A team of cancer researchers based at the Terry Fox Research Institute have identified a gene mutation in lymphoma that serves as a biomarker for the opposite — it’s associated with improved patient survival instead.
Scientists David Scott and Christian Steidl led the study which was published in Nature Medicine. Here, they describe that patients with Diffuse Large B-cell Lymphoma, or DLBCL that lack a particular protein called TMEM30A are actually more susceptible to chemotherapeutic drugs, leading to better outcomes.
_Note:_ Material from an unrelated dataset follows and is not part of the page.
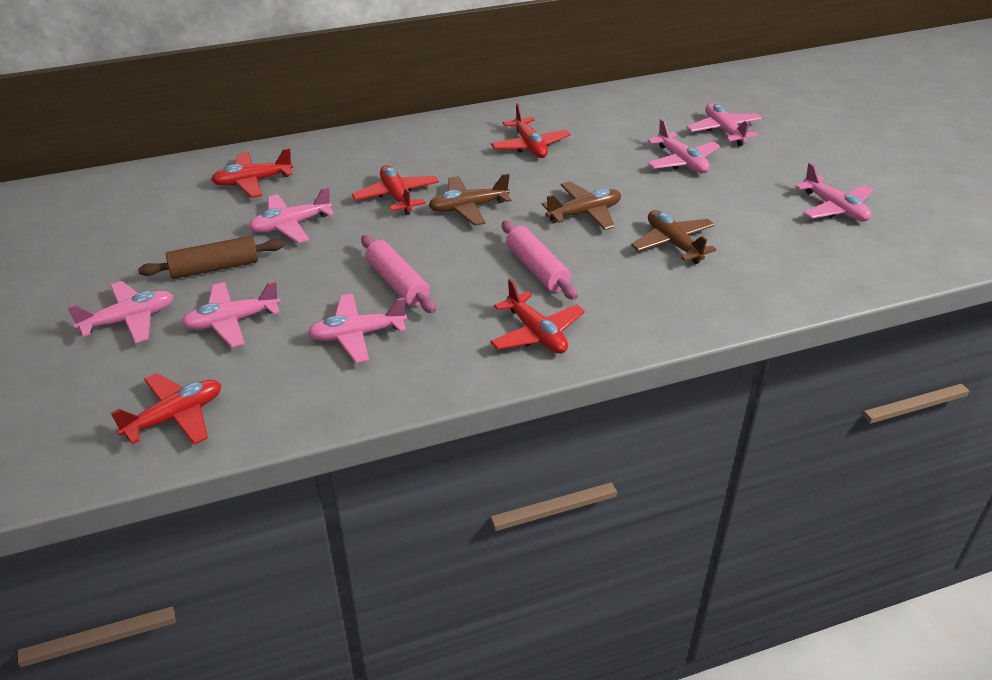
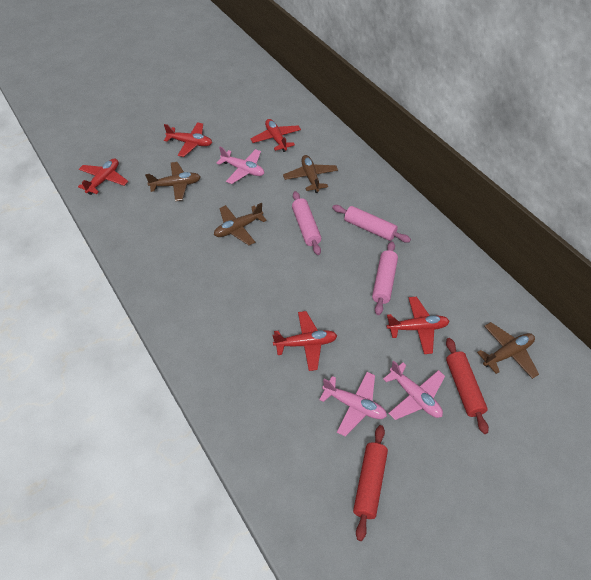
brown plane: 3 -> 4
brown rolling pin: 1 -> 0
pink plane: 7 -> 3
pink rolling pin: 2 -> 3
red rolling pin: 0 -> 2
Shannon Healy, the first author of the paper said, “In contrast to most studies that describe gene mutations associated with poor survival, we observed that DLBCL cells with complete loss of TMEM30A actually showed increased uptake of cytotoxic drugs, most notably those that are used to treat DLBCL, such as doxorubicin and vincristine.”
DLBCL is the most common type of non-Hodgkin lymphoma worldwide. In the United States, almost 20,000 people are diagnosed with this aggressive cancer annually. It affects a particular subset of immune cells called B-lymphocytes which produce antibodies to resist infections.
The team’s discovery sheds light on why some cancer patients respond much more favorably to cytotoxic drugs than others. In the case of DLBCL, the research team believes that the TMEM30A mutation allows these cancer-killing drugs to pass through the cell membrane more efficiently. This could translate to a new generation of future therapeutics that target TMEM30A to shuttle the cytotoxic molecules into cancer cells.